# Portuguese Nationality Help



## Paulalu (Mar 23, 2011)

Hello!

My son is over 18 and is currently stateless even though I am a Portuguese National, the only problem is that when he was born I did not have him registered in the Portuguese Consulate in France (where he was born). I then travelled to Britain where I currently reside, he was allowed entry being only 6 months old at the time just with his Birth Certificate. When I tried to get him registered in the consulate over here (UK), I was told that I would not be able to do it without his father's signature.

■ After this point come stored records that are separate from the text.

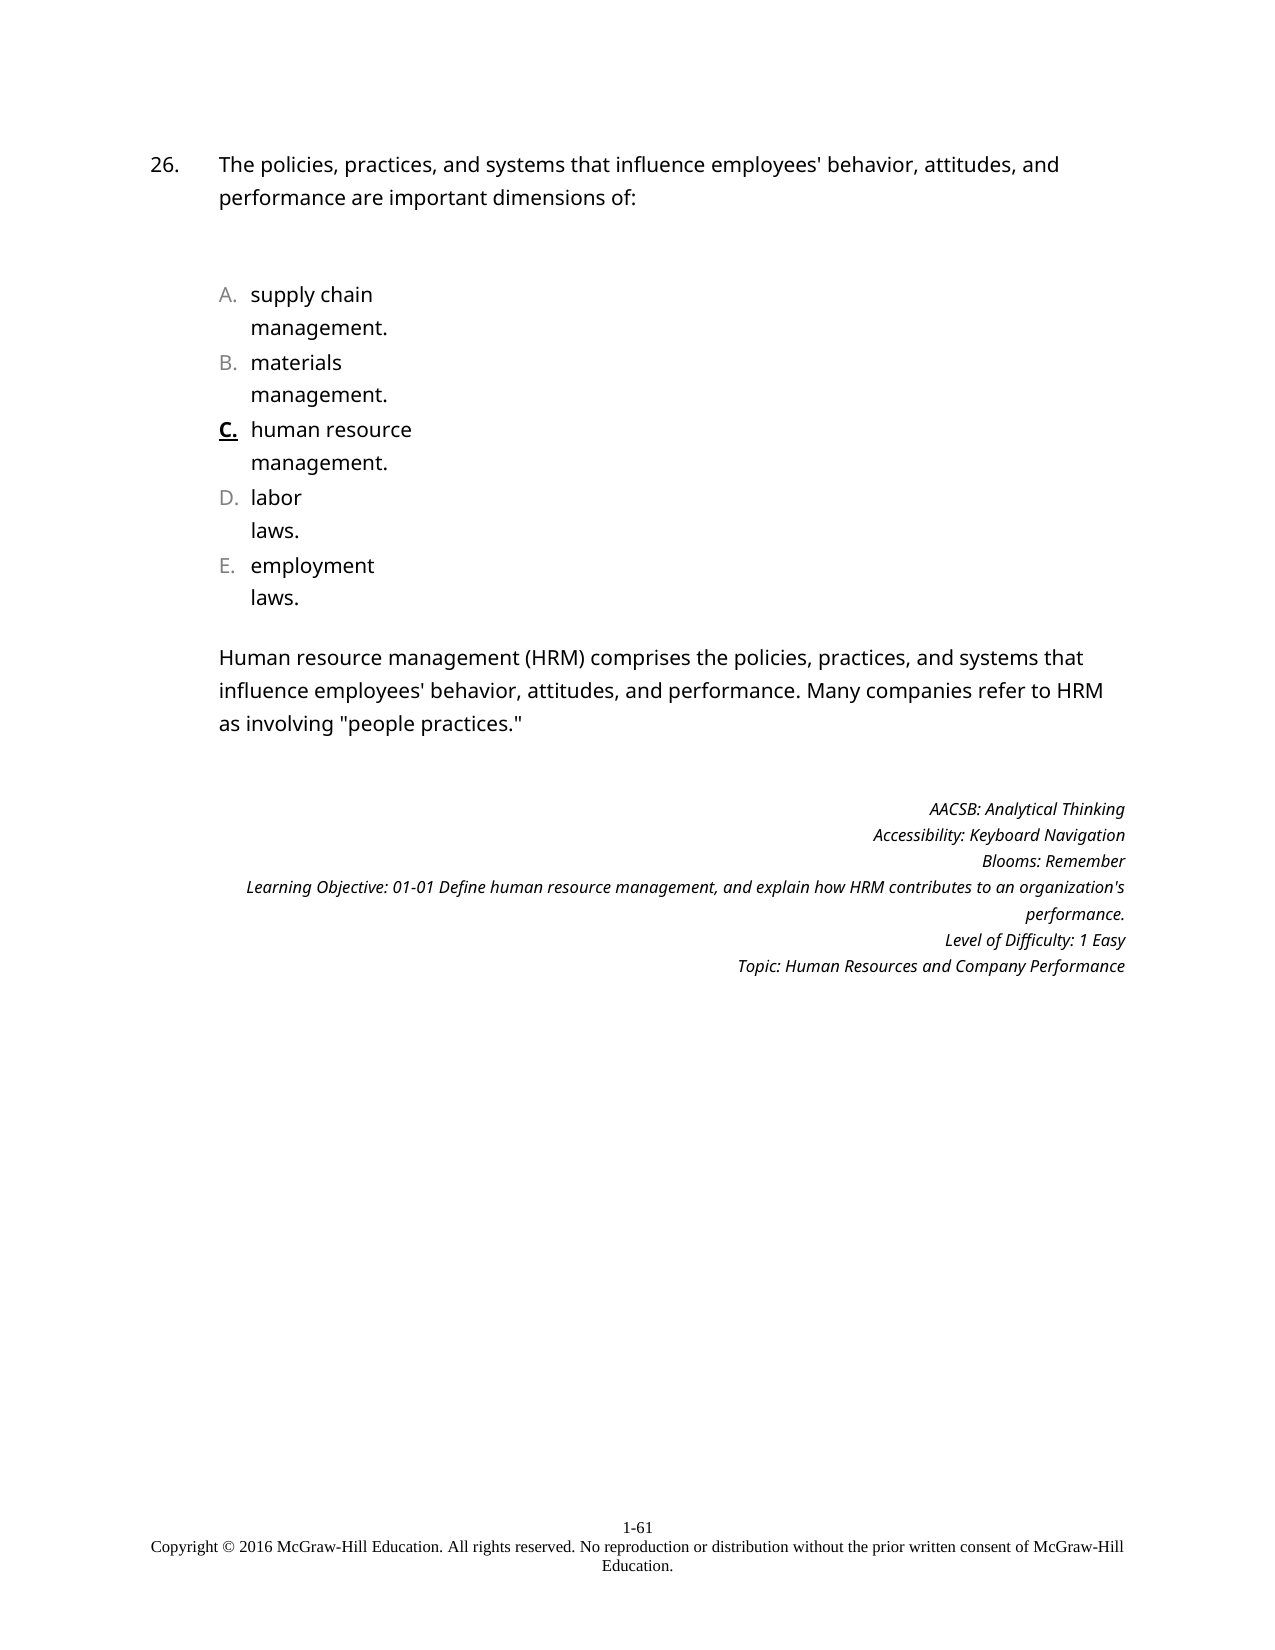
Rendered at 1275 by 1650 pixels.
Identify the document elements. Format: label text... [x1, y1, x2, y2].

table_header AACSB: Analytical Thinking Accessibility: Keyboard Navigation Blooms: Remember Learning Objective: 01-01 Define human resource management, and explain how HRM contributes to an organization's performance. Level of Difficulty: 1 Easy Topic: Human Resources and Company Performance [150, 798, 1125, 1013]
table_header The policies, practices, and systems that influence employees' behavior, attitudes, and performance are important dimensions of: Human resource management (HRM) comprises the policies, practices, and systems that influence employees' behavior, attitudes, and performance. Many companies refer to HRM as involving "people practices." [219, 150, 1125, 769]
table_header 26. [150, 150, 218, 769]
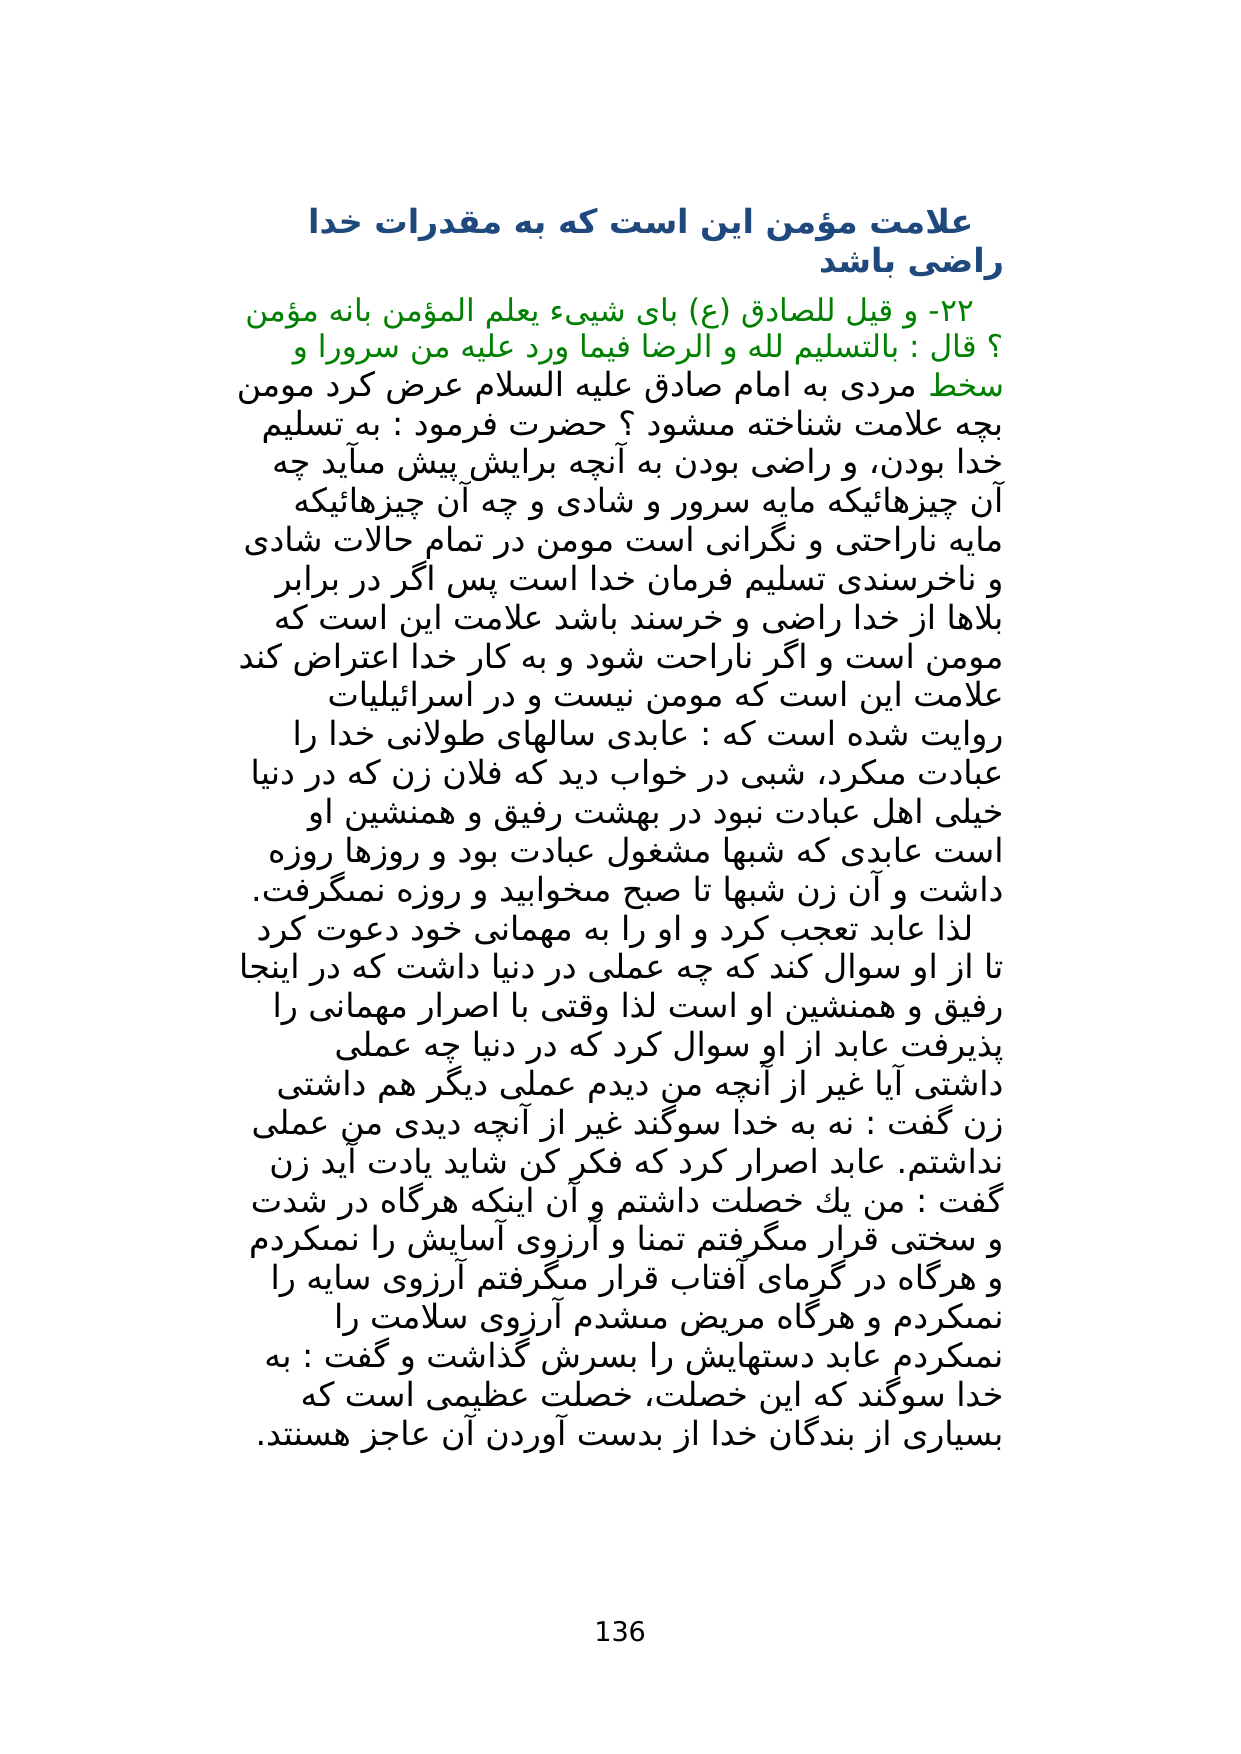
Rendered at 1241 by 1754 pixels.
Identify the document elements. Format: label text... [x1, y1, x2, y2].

So as a result he has no ID apart from his Birth Certificate. Even though I know that he is entitled to apply for the Portuguese Nationality today, having downloaded the application form, on the documents required section it states that he would also have to have a residence card for the country where he is resident, which he can not obtain as he has no Nationality, this leaves us in a 'catch 22' situation and I do not know where to go from here.

Help please?

I should mention that the Portuguese Consulate in London is of no help, as anyone that has had dealings with them must know.


----------



## silvers (Sep 22, 2008)

Dear Paula,
Have you sat in the Consulate in London? I know it can be a painful experience but I have witnessed the power of actually looking them in the face and asking the questions that need answering. They helped my family when no-one else would but I had to drive from Manchester and spend a full day sat in that dreary, sweaty waiting room. We jumped through all the hoops they placed in front of us and at the end of the day, we got there.


----------



## -mia- (Dec 23, 2009)

I wonder if it would be possible for you to travel to Portugal to register him. If you don't get anywhere at the London Consulate as Silvers says looking them in the eye, you might want to try your luck going to the RC in PT and looking them in the eye and explaining your (his) problem. (well, or at least call directly to the RC in PT. 
Portal do Cidadão - Página Inicial


----------



## canoeman (Mar 3, 2011)

For your sons sake, I would seek some proffesional help, being stateless is a serious problem in 2011, or is it that you or he wants to register his dual Nationality.
Wouldn't he have first been a French citizen by birth?


----------



## silvers (Sep 22, 2008)

The child would now take the nationality of the parents. My sis-in-law and her hubby (both Portuguese) had a child in the UK, she was refused British nationality and had to eb registered as Portuguese.


----------